Monday, December 10, 2012

The racism of accepting the status quo


Democratic South Africa is nearly twenty years old, and the prosperous and peaceful rainbow nation we dreamed of has, as yet, failed to materialise. There are pockets where our dream has become a reality, but in general most black South Africans remain poor and marginalised and that makes a mockery of the South African dream.

At the launch of her new book a few weeks ago, Dr Mamphela Ramphele said something which suddenly brought clarity to the whole issue for me. She urged the audience to ask themselves why we are in this predicament of black poverty and exclusion. “When you ask yourself why, you are bound to confront the question: is it because black people are stupid and lazy?” she said.

The question is bluntly phrased, and for a very good reason. It helps us to cut through all the crap we tell ourselves to justify our lives. Dr Ramphele is right - there really are only two possible answers to that question:
  1. That we believe black people are stupid and lazy
  2. That we believe there is systemic exclusion of huge swathes of our society. 
Anything else is a candy-coated version of one of those two.

Dr Ramphele’s question made me realise that it is racist to accept the status quo. It is not just apathetic, or defeatist or apolitical. It is racist.

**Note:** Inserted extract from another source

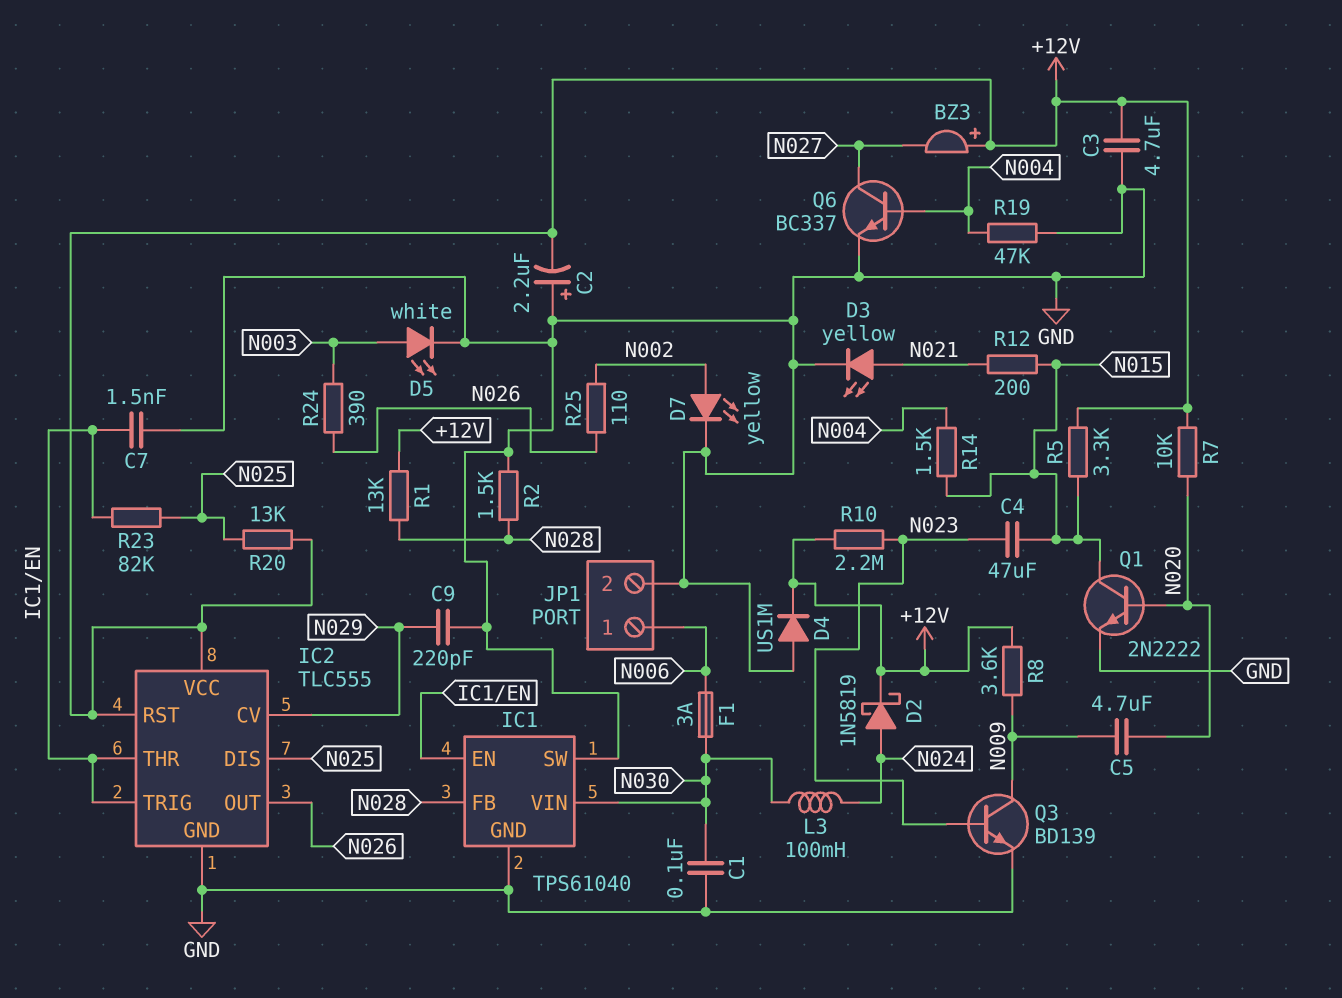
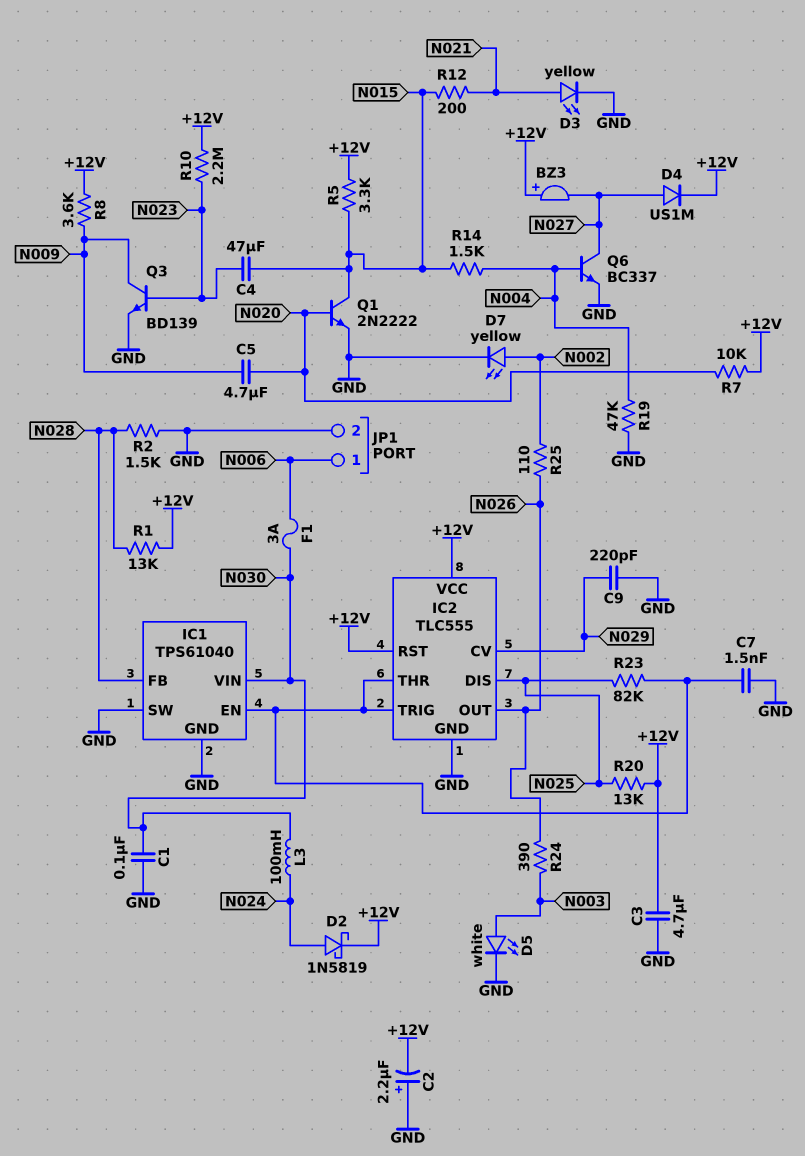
D4: diode US1M (A GND, K +12V) -> diode US1M (A N027, K +12V)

If you do not believe that black people are stupid and lazy, you must concede that the conditions many find themselves in are random. The lottery of birth dealt that hand, and it could just as easily have been thrust on you. 

It should make us feel sick because it means that there is an oppressive structure in South Africa; that we are part of a system that excludes, exploits and ignores people. And not just “people” in some vague, detached collective. Actual people exactly like you. They could be your mother, or your daughter or your uncle or your grandfather. And this is not some “Apartheid legacy” or “historical context” either – those terms are some of the more common candy coatings we find. This is the current structure of our society. This is the reality of our people today. It is the life that most South Africans wake up to.

It means that if we are not trying, every single day – in one way or another – to break down that social and economic exclusion, to free people from this oppressive system, then we are racist. Only a smug, deluded and racist sense that 'we' deserve to be where we and 'they' deserve to be where they are could possibly justify being able to live with the inequality in our society.